╭─ THE RECORDS
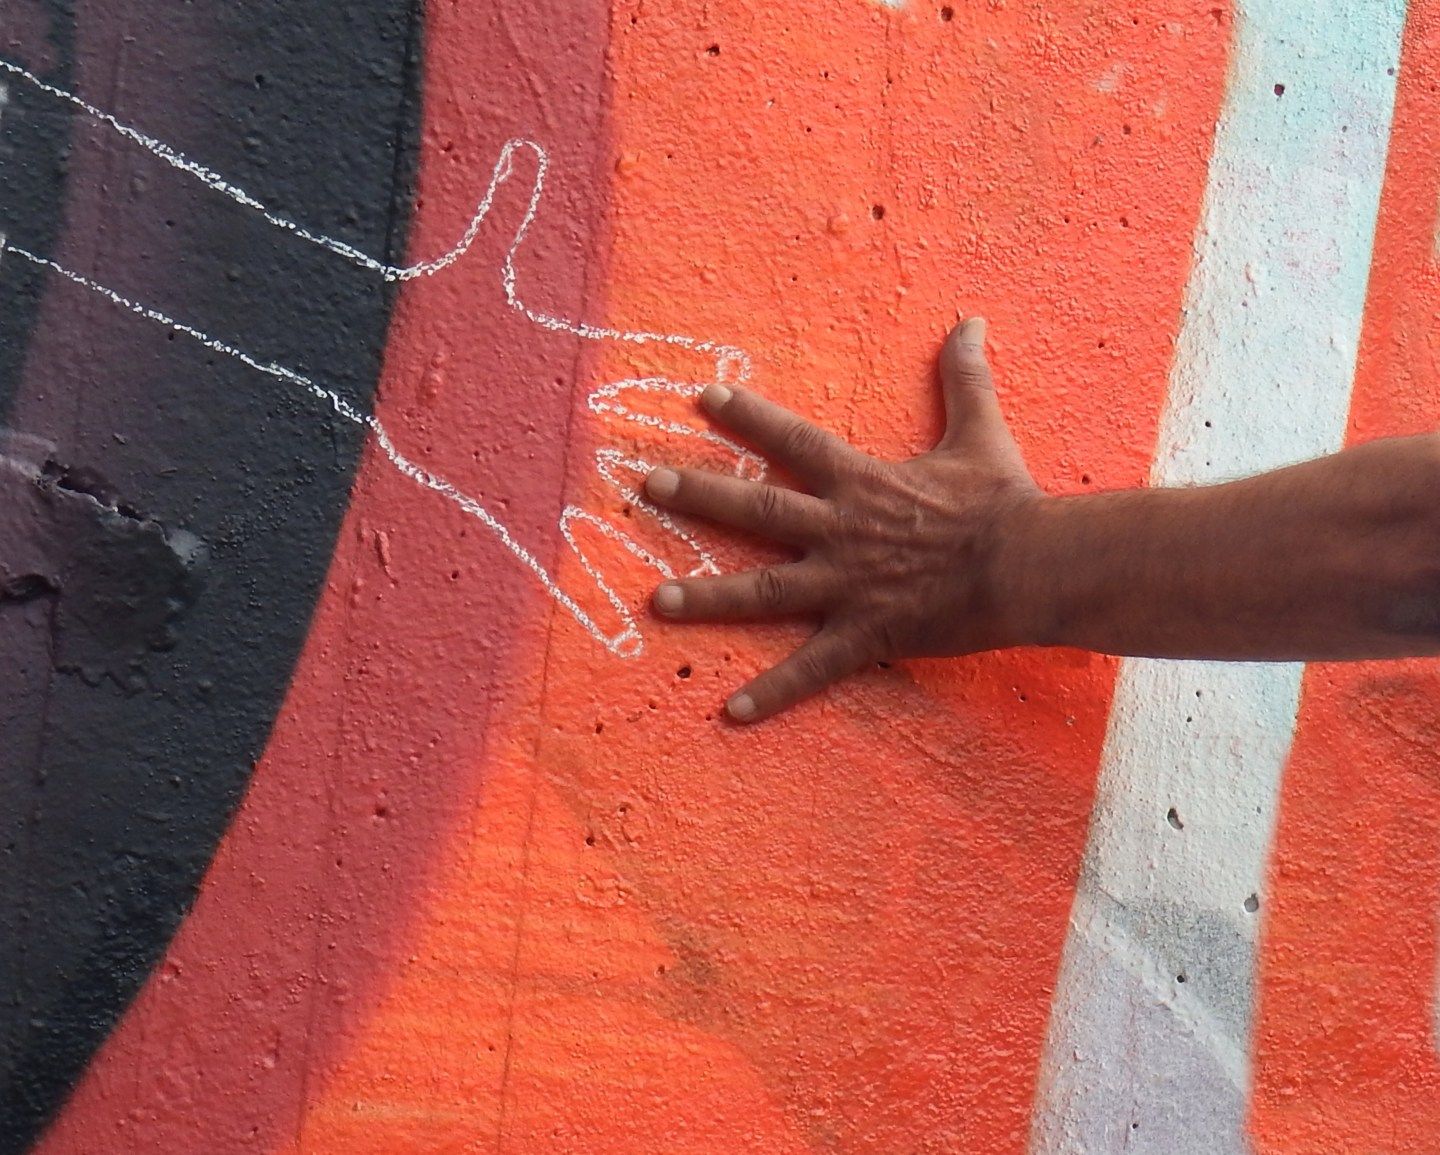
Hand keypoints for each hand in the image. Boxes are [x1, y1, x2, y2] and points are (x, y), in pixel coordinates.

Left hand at [644, 316, 1045, 722]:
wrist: (1032, 565)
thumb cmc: (1005, 501)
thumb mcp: (981, 431)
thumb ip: (964, 377)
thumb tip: (972, 320)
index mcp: (862, 482)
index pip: (792, 441)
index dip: (747, 417)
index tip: (699, 396)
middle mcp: (842, 531)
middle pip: (758, 510)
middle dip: (700, 495)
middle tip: (648, 485)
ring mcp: (848, 586)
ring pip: (765, 591)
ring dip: (709, 596)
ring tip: (657, 599)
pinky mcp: (866, 635)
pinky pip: (812, 670)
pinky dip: (773, 694)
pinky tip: (730, 714)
╰─
Could you reproduce, exactly as written, the lines running from the one with "ring pip: (765, 591)" to the end of the entries above?

ring pip: (765, 591)
ring dip: (709, 596)
ring tip: (657, 599)
pinky mcp: (866, 635)
pinky pip: (812, 670)
pinky dip: (773, 694)
pinky tip: (730, 714)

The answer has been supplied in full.